64 bytes from 100.xx.xx.155: icmp_seq=1 ttl=64 time=8.23 ms
^C
--- 100.xx.xx.155 ping statistics ---
1 packets transmitted, 1 received, 0% packet loss, time 0ms
rtt min/avg/max/mdev = 8.226/8.226/8.226/0.000 ms

This should not be happening as with the internet there are always times when routing gets updated with ISPs and links can drop for a little while (1-2 minutes) while they re-establish.

So I would say theres two issues, first being status is not being updated and second, its not trying to reconnect the links if there is a network blip.

mlsmaycon commented 7 months ago

Can you confirm the OS of the peers involved? I know one is Linux, but what is the other?

soakes commented 7 months ago

Can you confirm the OS of the peers involved? I know one is Linux, but what is the other?

Applogies, they are all Linux (Debian 12) machines. Most are routing blocks, but a few are just standalone clients. However all are running Debain 12.

image
mlsmaycon commented 7 months ago

Thanks for all the information. Recently we have updated our ICE library and routing logic. We will troubleshoot and attempt to reproduce the issue. If needed I will ask for some debug logs later.

soakes commented 7 months ago

Thanks for all the information. Recently we have updated our ICE library and routing logic. We will troubleshoot and attempt to reproduce the issue. If needed I will ask for some debug logs later.

No worries. Just ping me when you need some further testing.

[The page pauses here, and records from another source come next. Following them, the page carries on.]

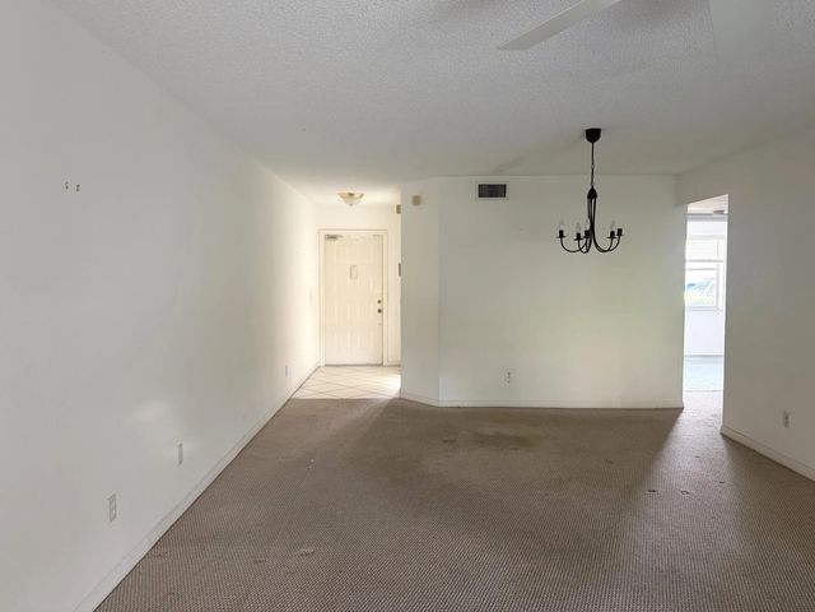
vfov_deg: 56.8
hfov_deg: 71.6
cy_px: 306
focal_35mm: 24
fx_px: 565
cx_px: 408
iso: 500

soakes commented 7 months ago

@mlsmaycon, FYI, I have found that if the peer is on a dynamic public address and this changes (happens with a lot of broadband connections over here), while netbird status still shows that the endpoint is still connected and so does the UI, the link is completly down (can't ping private netbird IP). The only resolution is still to restart the netbird process which then restores the connection.

The intresting thing is, with netmaker which also uses kernel version of wireguard, this problem isnt present.

This isn't just happening on dynamic links, its happening on everything, including leased lines with static publics and even datacenters. I am seeing at least a node or two vanish every couple or so days and the only solution is a restart on the client.

I am tempted to write something to directly monitor the links and then restart if required, but as theres no way to just bring up a specific link, it will effect all which is not what I wanted to do. Apart from these issues, netbird is awesome, just for site to site links, its not suitable in its current state.